5. Add food to the bin. Worms don’t eat much and they don’t eat fast. They also have very small mouths and no teeth. Food particles have to be small for them to be able to digest them. The smaller the better. Some people even blend the scraps before feeding. Coffee grounds are great. Almost anything organic can be added to your worm bin, just don’t add meat or fat or pet waste, all of which will attract pests, some of which will kill the worms. Just don’t overfeed. The food won’t get eaten by the worms and will start to rot and stink. Keep the bin in a dark area far from extreme temperature levels.
6. After 2 or 3 months, depending on how many worms you have and how much you have fed them, you will need to change out the bedding. This is why I only fill half of the bin. You just put new bedding and some food in the empty side and let the worms move into that side to get the food. After a couple days you will be able to harvest the compost from the first side without removing the worms.

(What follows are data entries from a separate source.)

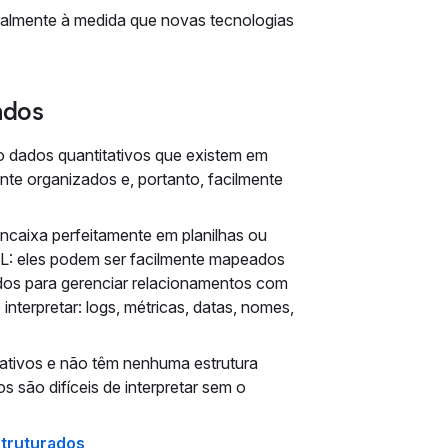
ralmente à medida que novas tecnologias
ados
o dados quantitativos que existem em
te organizados e, portanto, facilmente
ncaixa perfeitamente em planilhas ou
: eles podem ser facilmente mapeados
dos para gerenciar relacionamentos com
nterpretar: logs, métricas, datas, nomes,
tativos e não têm nenhuma estrutura
 são difíceis de interpretar sem o
truturados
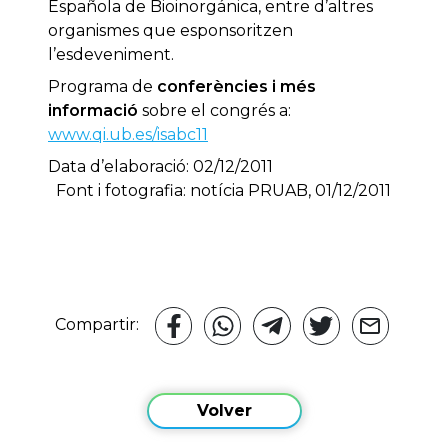
Española de Bioinorgánica, entre d’altres
organismes que esponsoritzen
l’esdeveniment.
Programa de
conferències i més
informació
sobre el congrés a:
www.qi.ub.es/isabc11
Data d’elaboració: 02/12/2011
Font i fotografia: notícia PRUAB, 01/12/2011
Compartir:
Volver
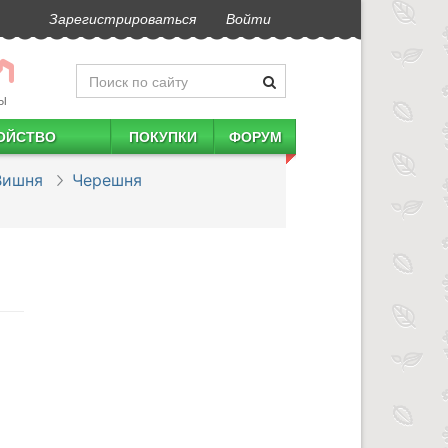
Зарегистрироваться
Войти
Ы
ОЙСТВО
ПОКУПКИ
ФОРУМ
Вишня
Черешня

An alternative method is to open the bin under a strong light (sun light) and let it sit for a couple hours. The worms will burrow down and you can harvest the compost on the top.
How To Use Compost
Compost can be used on all your plants, indoors and outdoors. It is an excellent fertilizer. Compost provides all the nutrients and raw material that your plants need to grow happy and healthy. It is excellent for potted plants as well as those grown in the ground or a raised bed.
Compost can be used an a mulch. In fact, using compost as a mulch can prevent a number of plant diseases, especially those that cause damping of young plants. As a mulch it not only provide the nutrients needed, it keeps the soil a constant temperature and reduces water requirements.
Compost is one of the most important things you can put on your plants so start up that compost pile now.